Tuve un profesor que, cuando alborotábamos o respondíamos tonterías a sus preguntas, nos pedía, por favor, que no fuéramos unos melones. La expresión nos hacía gracia, pero la RAE nos habría devuelto a la realidad, porque un melón es una persona torpe y necia.

Todos hemos sido melones en uno u otro momento. Todos. La historia de la humanidad es una sucesión de melones haciendo melonadas. Nietzsche, socarrón y más elegante, sostuvo que el mundo está regido por el azar y la estupidez. Vivimos en medio de un melón-drama.

Siempre ha sido igual, diríamos, para levantarnos el ánimo. Los melones campan a sus anchas por el campo desde que el hombre es hombre. Pero ¿qué alivio es ése?

El melonar ha dado muchos frutos desde la crisis del 2008. Hemos visto a un Trump presidiendo los Estados Unidos, que provocaba bochorno y vergüenza ajena, pero ojalá sólo hubiera provocado eso, porque nos ha dejado un panorama feísimo. Del Reino Unido de la Gran Bretaña e Irlanda del Norte mejor no hablar, porque el Brexit ha sido la melonada más gorda de su historia reciente y su colección de líderes políticos da para vender melones a destajo. Hay melones horribles y amargos, como Putin, que van dejando un rastro de podredumbre en todo aquello que tocan.

En Europa, que presumía de ser el paraíso de la democracia liberal, asoma no ya las orejas, sino enterito hasta el torso, el lobo feroz de un populismo nacionalista que no sabemos muy bien cómo nombrar. Unos prefieren hablar de extrema derecha; otros, de ultraderecha; los de más allá, incluso de fascismo, palabra desgastada por el (mal) uso que se hace de ella. Hace nada, en Italia, el partido más votado ha sido el de los melones, que es (neo)fascista con todas las letras, de manual, de pe a pa, ¡hasta comparte insignia con el Movimiento Social Italiano!

Muchos acusan del problema a las izquierdas. Alguna razón tienen, cuando las izquierdas han abandonado su política de toda la vida y se dedican a jugar con identidades cada vez más restringidas y a decir tonterías en voz alta. Sobran los ejemplos. Mientras tanto, se comen con patatas y mucho gusto algunas ideas neoliberales y renuncian a la defensa del Estado del Bienestar, su mayor logro histórico. Mientras las diferencias entre ricos y pobres son cada vez más acusadas, los que menos tienen están cada vez más desamparados.
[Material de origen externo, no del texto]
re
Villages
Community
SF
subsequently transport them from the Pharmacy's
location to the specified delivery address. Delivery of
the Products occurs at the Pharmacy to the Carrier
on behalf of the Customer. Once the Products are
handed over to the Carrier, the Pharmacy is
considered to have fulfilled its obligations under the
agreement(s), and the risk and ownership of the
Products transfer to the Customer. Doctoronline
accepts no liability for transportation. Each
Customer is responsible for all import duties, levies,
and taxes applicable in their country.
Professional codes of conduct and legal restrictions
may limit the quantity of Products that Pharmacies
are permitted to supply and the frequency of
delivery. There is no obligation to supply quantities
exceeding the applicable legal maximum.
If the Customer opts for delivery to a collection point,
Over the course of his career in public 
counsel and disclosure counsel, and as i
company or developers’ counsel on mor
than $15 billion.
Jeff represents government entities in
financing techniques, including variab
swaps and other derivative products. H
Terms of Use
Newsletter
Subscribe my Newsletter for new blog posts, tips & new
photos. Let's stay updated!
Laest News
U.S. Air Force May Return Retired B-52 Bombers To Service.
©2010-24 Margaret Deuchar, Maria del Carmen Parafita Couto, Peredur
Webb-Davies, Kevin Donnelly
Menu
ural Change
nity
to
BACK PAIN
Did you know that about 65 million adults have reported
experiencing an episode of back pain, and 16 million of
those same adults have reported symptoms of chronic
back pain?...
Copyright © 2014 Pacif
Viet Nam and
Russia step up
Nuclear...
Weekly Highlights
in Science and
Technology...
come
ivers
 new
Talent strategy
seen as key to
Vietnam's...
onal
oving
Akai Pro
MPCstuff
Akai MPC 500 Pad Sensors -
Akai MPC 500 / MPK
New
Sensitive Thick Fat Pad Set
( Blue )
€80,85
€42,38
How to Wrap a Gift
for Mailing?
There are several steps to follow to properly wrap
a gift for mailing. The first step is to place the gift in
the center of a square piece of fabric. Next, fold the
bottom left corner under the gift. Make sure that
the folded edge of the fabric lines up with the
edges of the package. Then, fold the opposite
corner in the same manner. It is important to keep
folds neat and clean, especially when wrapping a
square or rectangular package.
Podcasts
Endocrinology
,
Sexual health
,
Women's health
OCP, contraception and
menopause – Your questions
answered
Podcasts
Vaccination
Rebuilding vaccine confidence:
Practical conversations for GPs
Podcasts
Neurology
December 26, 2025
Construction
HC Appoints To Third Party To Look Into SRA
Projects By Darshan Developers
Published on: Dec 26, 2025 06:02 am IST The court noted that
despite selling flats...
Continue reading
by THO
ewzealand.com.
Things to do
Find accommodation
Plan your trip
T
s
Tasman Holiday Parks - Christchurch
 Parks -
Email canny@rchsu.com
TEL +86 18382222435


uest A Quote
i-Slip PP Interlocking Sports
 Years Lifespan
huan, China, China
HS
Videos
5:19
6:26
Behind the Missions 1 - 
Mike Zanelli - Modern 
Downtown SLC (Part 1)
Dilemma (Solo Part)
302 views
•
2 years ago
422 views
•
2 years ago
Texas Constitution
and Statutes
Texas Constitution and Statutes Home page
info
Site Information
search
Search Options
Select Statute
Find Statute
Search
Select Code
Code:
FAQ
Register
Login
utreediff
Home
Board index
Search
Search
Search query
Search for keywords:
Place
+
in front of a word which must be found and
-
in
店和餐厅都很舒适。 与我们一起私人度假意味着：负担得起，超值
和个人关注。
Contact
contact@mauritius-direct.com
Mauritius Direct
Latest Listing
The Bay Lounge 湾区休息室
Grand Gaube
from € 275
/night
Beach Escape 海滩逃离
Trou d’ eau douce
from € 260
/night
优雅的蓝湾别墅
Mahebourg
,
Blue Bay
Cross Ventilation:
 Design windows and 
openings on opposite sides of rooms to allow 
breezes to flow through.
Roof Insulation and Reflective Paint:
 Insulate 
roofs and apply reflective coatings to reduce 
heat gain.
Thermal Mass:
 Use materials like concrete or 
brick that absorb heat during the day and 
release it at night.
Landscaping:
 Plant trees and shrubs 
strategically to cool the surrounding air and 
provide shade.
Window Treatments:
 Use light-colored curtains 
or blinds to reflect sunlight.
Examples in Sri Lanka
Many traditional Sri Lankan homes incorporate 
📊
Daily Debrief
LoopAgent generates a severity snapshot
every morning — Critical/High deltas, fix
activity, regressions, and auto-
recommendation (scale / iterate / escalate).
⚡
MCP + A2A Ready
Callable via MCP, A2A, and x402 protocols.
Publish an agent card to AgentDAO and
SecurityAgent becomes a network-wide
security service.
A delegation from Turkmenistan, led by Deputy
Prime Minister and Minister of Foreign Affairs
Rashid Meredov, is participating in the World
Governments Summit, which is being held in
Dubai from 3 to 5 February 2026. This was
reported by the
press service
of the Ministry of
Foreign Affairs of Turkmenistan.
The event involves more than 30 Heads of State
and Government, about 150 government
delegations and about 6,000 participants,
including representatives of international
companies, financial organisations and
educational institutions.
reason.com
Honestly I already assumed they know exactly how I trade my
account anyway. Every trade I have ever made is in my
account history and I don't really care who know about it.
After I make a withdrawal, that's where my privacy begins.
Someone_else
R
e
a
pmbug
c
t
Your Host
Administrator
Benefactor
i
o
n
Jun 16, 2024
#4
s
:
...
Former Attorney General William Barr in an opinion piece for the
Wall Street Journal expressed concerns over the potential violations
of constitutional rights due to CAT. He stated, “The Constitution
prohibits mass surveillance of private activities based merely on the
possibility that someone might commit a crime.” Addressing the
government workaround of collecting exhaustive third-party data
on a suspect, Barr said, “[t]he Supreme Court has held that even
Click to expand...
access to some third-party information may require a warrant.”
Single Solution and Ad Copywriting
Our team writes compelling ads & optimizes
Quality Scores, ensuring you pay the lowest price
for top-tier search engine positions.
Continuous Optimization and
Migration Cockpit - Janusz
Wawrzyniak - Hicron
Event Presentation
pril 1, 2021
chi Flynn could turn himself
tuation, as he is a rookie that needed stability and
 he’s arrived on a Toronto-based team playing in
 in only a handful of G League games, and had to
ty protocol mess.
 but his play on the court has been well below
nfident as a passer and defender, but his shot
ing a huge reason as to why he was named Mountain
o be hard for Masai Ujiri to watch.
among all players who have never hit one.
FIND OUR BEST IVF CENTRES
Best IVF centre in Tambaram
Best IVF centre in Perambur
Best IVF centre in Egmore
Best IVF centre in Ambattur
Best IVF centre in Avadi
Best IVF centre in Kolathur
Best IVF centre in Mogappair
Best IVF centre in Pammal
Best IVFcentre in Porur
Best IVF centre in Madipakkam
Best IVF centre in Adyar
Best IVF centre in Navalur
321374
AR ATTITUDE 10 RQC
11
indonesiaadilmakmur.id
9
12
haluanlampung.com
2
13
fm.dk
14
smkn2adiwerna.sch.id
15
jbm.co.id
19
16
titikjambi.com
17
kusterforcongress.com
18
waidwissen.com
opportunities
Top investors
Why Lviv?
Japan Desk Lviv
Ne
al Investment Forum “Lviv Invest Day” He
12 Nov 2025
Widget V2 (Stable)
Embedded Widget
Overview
Pero ¡ojo! Que las derechas, desde las más conservadoras hasta las liberales, incluso las neoliberales, han abonado el melonar haciendo el melón, sumándose al populismo, al nacionalismo, normalizando mensajes peligrosos y asociándose con los melones, a los que, para disimular, otorgan una posición en el centro-derecha, hay que joderse. Esas alianzas entre melones no hacen más que disfrazar al lobo de abuelita, e incrementan las probabilidades de que Caperucita Roja acabe mal, porque, ay, no hay leñador en este cuento. Recuerden que el fascismo, el de libro, el de verdad, no es más que un nacionalismo desatado, un míster Hyde que se disfraza siempre de doctor Jekyll para no dar el miedo que debería darnos.

No hay que irse muy lejos, que tenemos los melones en casa. Cataluña, ese país que consiste en Barcelona y sus alrededores, se ha convertido en un esperpento y un vodevil. Mejor dicho, en un melón-drama. El famoso «Procés» no es más que un enorme melón que ha salido malo, después de cultivarlo con esmero los últimos cuarenta años. Nos ha salido muy caro.

Hemos tenido melones al mando que pública y notoriamente han lanzado proclamas de extrema derecha, étnicas, xenófobas, clasistas y sexistas, o han mostrado admiración por melones como los hermanos Badia y compañía, otros fascistas de manual. Ese comportamiento tolerado, incluso abonado por tantos, ha desatado a una minoría exaltada. Es ya imposible afirmar que no existe la ultraderecha catalanista y nos ha hecho ver con estos ojos que la sociedad catalana cuenta con un abundante número de melones.

La degradación de las instituciones ha sido tremebunda. La oposición ha estado a la altura apenas en un par de ocasiones, pero también ha hecho el melón tolerando cosas intolerables. Mientras, por poner un solo ejemplo, más de 400.000 niños están en riesgo de pobreza en Cataluña, una situación que se ha vuelto crónica, según un reciente informe de UNICEF. Etcétera, un largo etcétera.

No ayuda que parte de la presunta izquierda, como ya hemos dicho, haga el melón y tenga la idea de arrimarse al melonar de míster Hyde. No ayuda nada.